In 1969, True Grit was adapted for the screen as a Western film of the same name starring John Wayne as U.S. Marshal Rooster Cogburn and Kim Darby as Mattie Ross. Wayne reprised his role in 1975’s Rooster Cogburn. In 2010, a new adaptation was released. Also called True Grit, it was written and directed by the Coen brothers and starred Hailee Steinfeld as Mattie Ross and Jeff Bridges as Rooster Cogburn.
Portis’ novel is narrated by Mattie Ross, a thrifty, churchgoing spinster distinguished by a rare independence and strength of mind. As an old woman in the year 1928, she tells the story of her adventures many years earlier, when, at the age of fourteen, she undertook a quest to avenge her father’s death at the hands of a drifter named Tom Chaney.
As Mattie’s tale begins, Chaney is employed on the Ross’ family farm in west-central Arkansas, near the town of Dardanelle in Yell County.

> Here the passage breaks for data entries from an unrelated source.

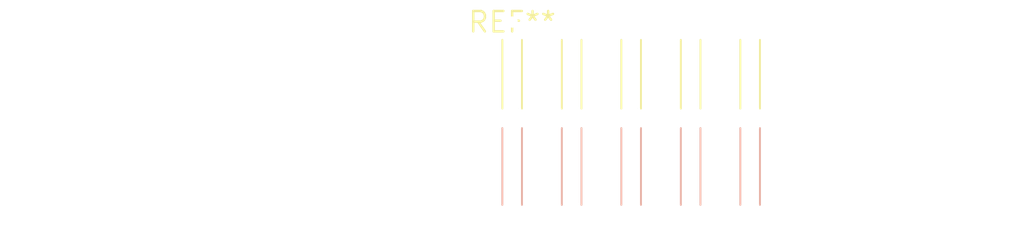
<source format=kicad_pcb>
(kicad_pcb (version 20240108) (generator pcbnew)

  (general
    (thickness 1.6)
  )

  (paper "A4")
  (layers
    (0 "F.Cu" signal)
    (31 "B.Cu" signal)
    (32 "B.Adhes" user "B.Adhesive")
    (33 "F.Adhes" user "F.Adhesive")
    (34 "B.Paste" user)
    (35 "F.Paste" user)
    (36 "B.SilkS" user "B.Silkscreen")
    (37 "F.SilkS" user "F.Silkscreen")
    (38 "B.Mask" user)
    (39 "F.Mask" user)
    (40 "Dwgs.User" user "User.Drawings")
    (41 "Cmts.User" user "User.Comments")
    (42 "Eco1.User" user "User.Eco1")
    (43 "Eco2.User" user "User.Eco2")
    (44 "Edge.Cuts" user)
    (45 "Margin" user)
    (46 "B.CrtYd" user "B.Courtyard")
    (47 "F.CrtYd" user "F.Courtyard")
    (48 "B.Fab" user)
    (49 "F.Fab" user)
    (50 "User.1" user)
    (51 "User.2" user)
    (52 "User.3" user)
    (53 "User.4" user)
    (54 "User.5" user)
    (55 "User.6" user)
    (56 "User.7" user)
    (57 "User.8" user)
    (58 "User.9" user)
  )

  (setup
    (pad_to_mask_clearance 0)
    (pcbplotparams
      (layerselection 0x00010fc_ffffffff)
      (plot_on_all_layers_selection 0x0000000_00000000)
      (disableapertmacros false)
      (usegerberextensions false)
      (usegerberattributes false)
      (usegerberadvancedattributes false)
      (creategerberjobfile false)
      (dashed_line_dash_ratio 12.000000)
      (dashed_line_gap_ratio 3.000000)
      (svgprecision 4)
      (plotframeref false)
      (viasonmask false)
      (mode 1)
      (useauxorigin false)
      (hpglpennumber 1)
      (hpglpenspeed 20)
      (hpglpendiameter 15.000000)
      (dxfpolygonmode false)
      (dxfimperialunits false)
      (dxfusepcbnewfont false)
      (psnegative false)
      (psa4output false)
      (plotreference false)
      (plotvalue false)
      (plotinvisibletext false)
      (sketchpadsonfab false)
      (subtractmaskfromsilk false)
      (outputformat 1)
      (mirror false)
      (drillshape 1)
      (scaleselection 1)
      (outputdirectory "")
    )
  )

  (net 0 "")

  (footprint "SolderWire-0.127sqmm_1x05_P3.7mm_D0.48mm_OD1mm_Relief2x" (layer "F.Cu") (at 0 0))

)

</source>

Chaney is not adept as a farm hand, and Mattie has only scorn for him, referring to him as “trash”, and noting that her kind-hearted father, Frank, only hired him out of pity. One day, Frank Ross and Chaney go to Fort Smith to buy some horses. Ross takes $250 with him to pay for the horses, along with two gold pieces he always carried. He ends up spending only $100 on the horses. When Ross tries to intervene in a barroom confrontation, Chaney kills him, robs the body of the remaining $150 and two gold pieces, and flees into Indian Territory (present day Oklahoma) on his horse.
Hearing that Chaney has joined an outlaw gang led by the infamous “Lucky” Ned Pepper, Mattie wishes to track down the killer, and upon arriving at Fort Smith she looks for the toughest deputy Marshal in the district. That man turns out to be Reuben J. “Rooster” Cogburn, and although he is an aging, one-eyed, overweight, trigger-happy man who seems to drink too much, Mattie is convinced that he has “grit”, and that he is best suited for the job.
Playing on Cogburn’s need for money, Mattie persuades him to take on the job, insisting that, as part of the bargain, she accompany him. During their preparation a Texas Ranger named La Boeuf appears. He too is tracking Chaney for killing a senator and his dog in Texas, and hopes for glory and a big cash reward. Cogburn and La Boeuf develop a dislike for each other, but after some haggling, they agree to join forces in the hunt. The two men attempt to leave Mattie behind, but she proves more tenacious and resourceful than they had expected, and eventually she becomes an accepted member of their posse.
Together, but with very different motivations, the three ride into the wilderness to confront Ned Pepper’s gang. Along the way, they develop an appreciation for one another.
I loved both films. My take on “True Grit” is John Wayne’s film was great and had more of a clean appearance. It was produced in a less violent manner than the Jeff Bridge’s film. Wayne was the ultimate cowboy. You could believe he was Rooster and a United States Marshal. I did not care for Glen Campbell as La Boeuf in the first film. Glen is a good singer, but a weak actor. Matt Damon did a great job in the second True Grit. He seemed to become the ranger. He also made some comedy in the role. Kim Darby as Mattie Ross was a good choice in Wayne’s film. She was very convincing. Hailee Steinfeld, a deadly serious 14-year-old Mattie Ross is equal to the star Jeff Bridges in her acting debut.
When you see Jeff in his bed, wearing nasty long johns, with an unshaven face, dirty and drunk, I can believe he was a drunk, dirty cowboy with TRUE GRIT!
If you have the money, go see True Grit. Its Gritty, tough, dark and occasionally humorous, this story of frontier justice is one of the year’s best films.